When the freight train would rumble by the baseball fields during one of my guys’ games he’d check the time on his watch and invariably say: The 2:15 or the 5:20 or the 11:13 – right on time! Dad had such an effect on people that my friends would say it even on the rare occasion Dad didn’t make it to a game.

And one of Mark’s and my favorite traditions happened at breakfast on Sunday mornings…When we were all served, Dad would make sure he had two extra pieces of bacon…and when only the eggs were left on our plates and all we wanted was another piece of bacon, Dad would hand us each one of the ‘extra’ pieces from his plate. I don’t know how old I was when I realized he took more just so he could give us that treat, but I was old.

That was Dad. He had a particular knack to make everyone around him feel special.

And while some would say I got my easy smile from him, no one’s smile came easier or brighter than Dad’s. It was a beacon of friendship, kindness, caring and goodness. And with it, he told the world: Join me and we’ll get through it together.

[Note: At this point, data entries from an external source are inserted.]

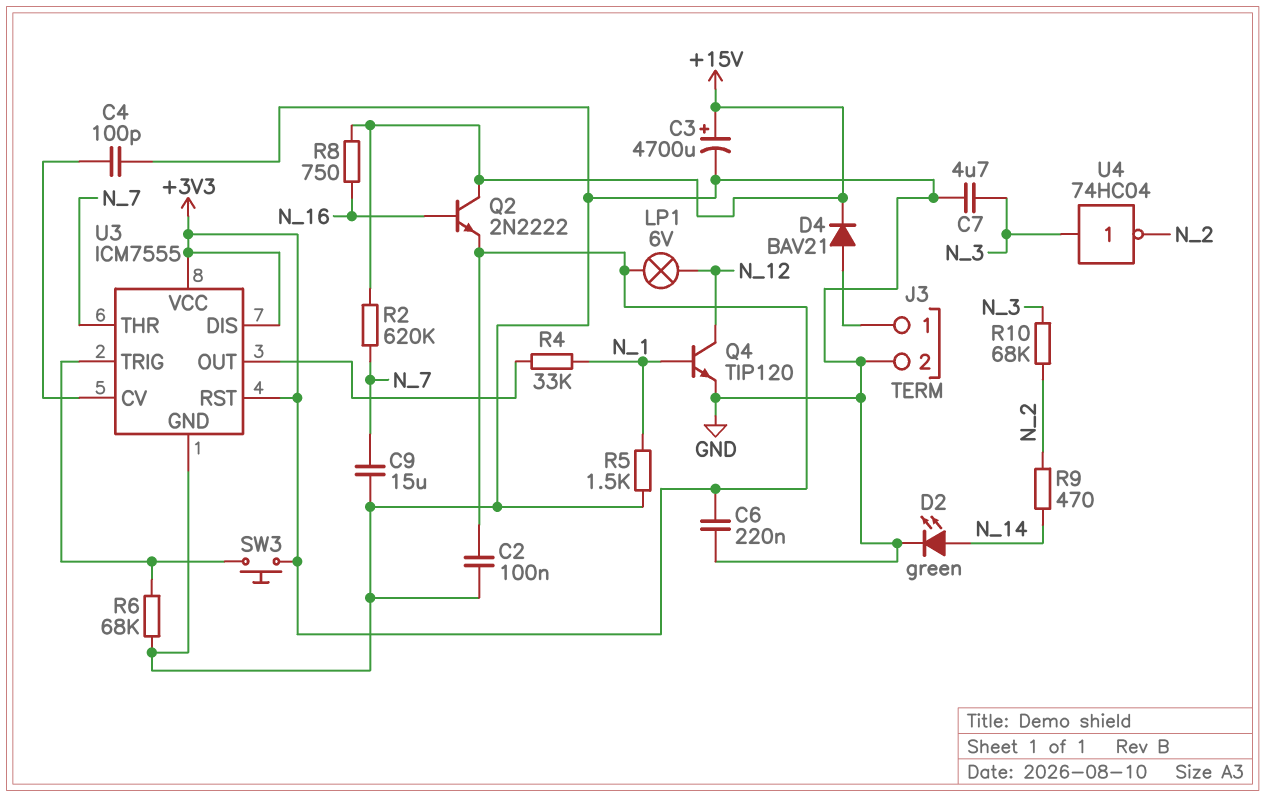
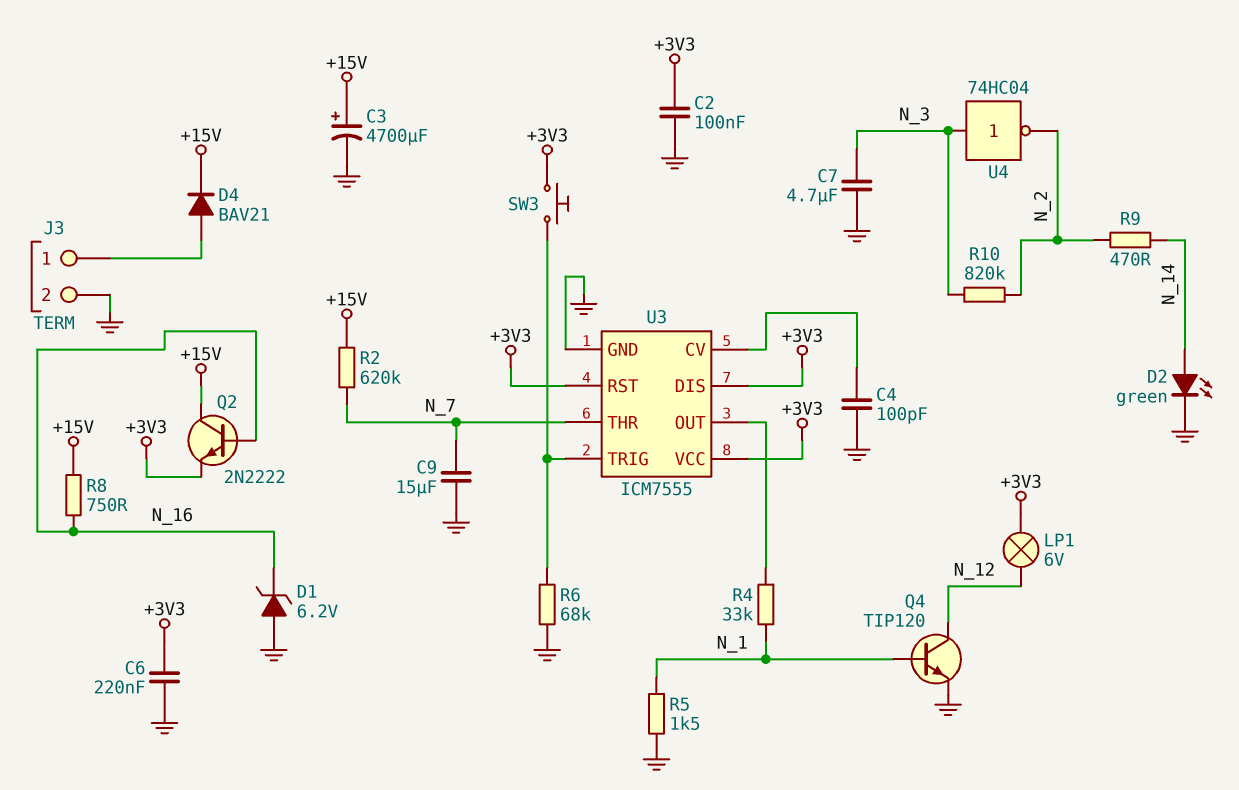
D1: none -> zener 6.2V (A GND, K N_16)
R10: 68k (N_2, N_3) -> 820k (N_2, N_3)

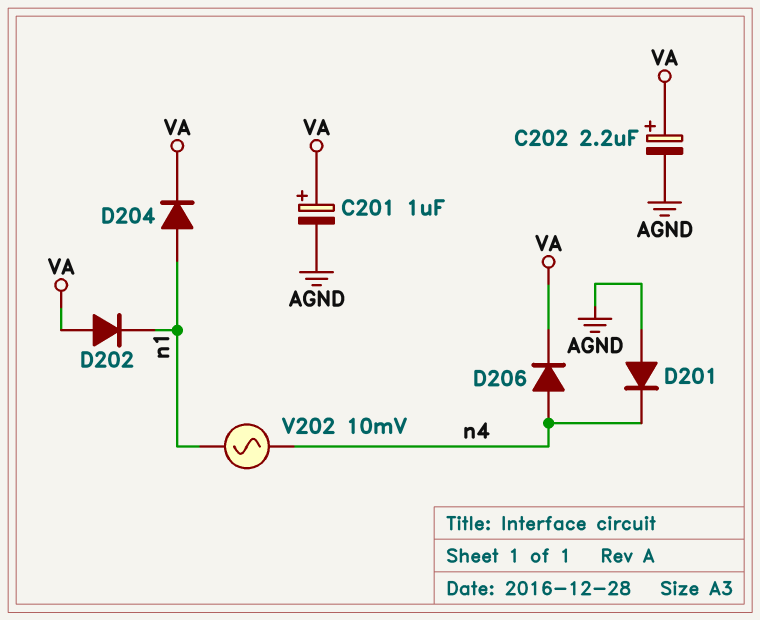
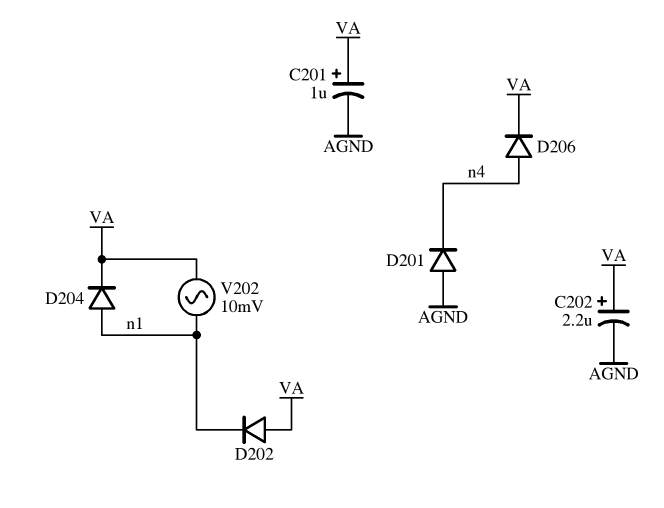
V202: AC 10mV (n1, n4) -> AC 10mV (VA, n1)

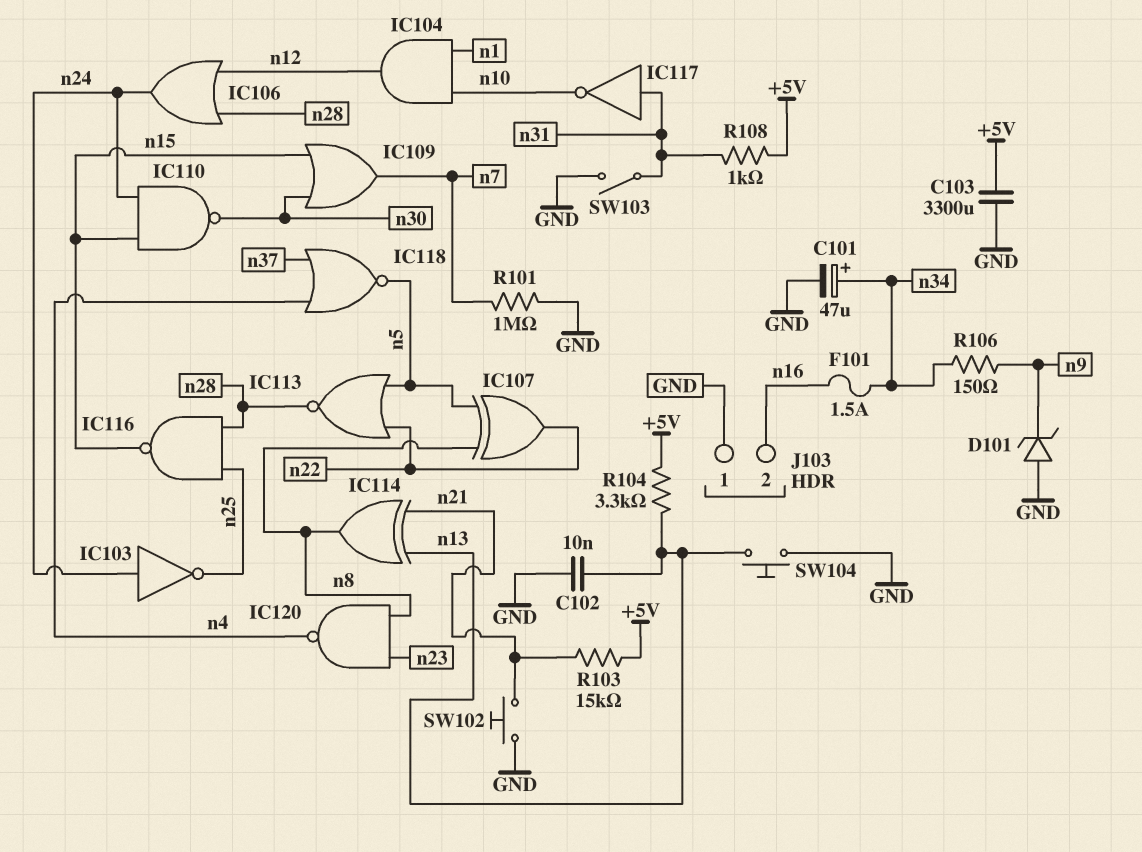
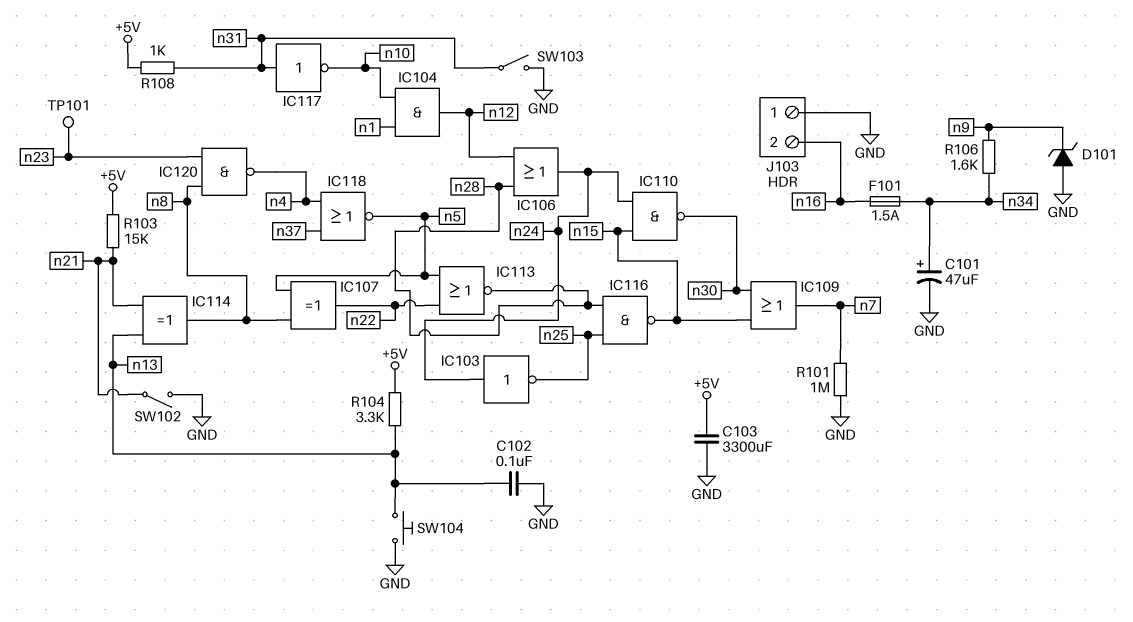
C102: 10nF (GND, n13) -> 100nF (GND, n13)
R106: 150 (n9, n34) -> 1.6k (n9, n34)
SW102: button (GND, n21) -> switch (GND, n21)
TP101: none -> test point (n23)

Flashing that grin, Dad made friends – true, heartfelt friends – everywhere he went: the local bakery, the bank, the cafĂ© and yes, even the hospital, where he’d chat on end with the receptionists before AND after going to rehab. He was so important to them that they took good care to ease our visits during these past months and we’re grateful.

I’m not going to tell you how much Dad loved each of you. You already know because he told you each time you were together. It was in his firm handshake; his tight hug; his tender kiss.

It was in his eyes Saturday evening when I told him he made the sun shine in my life and that I am who I am because of him…

…All our lives have been richer and sweeter having known him.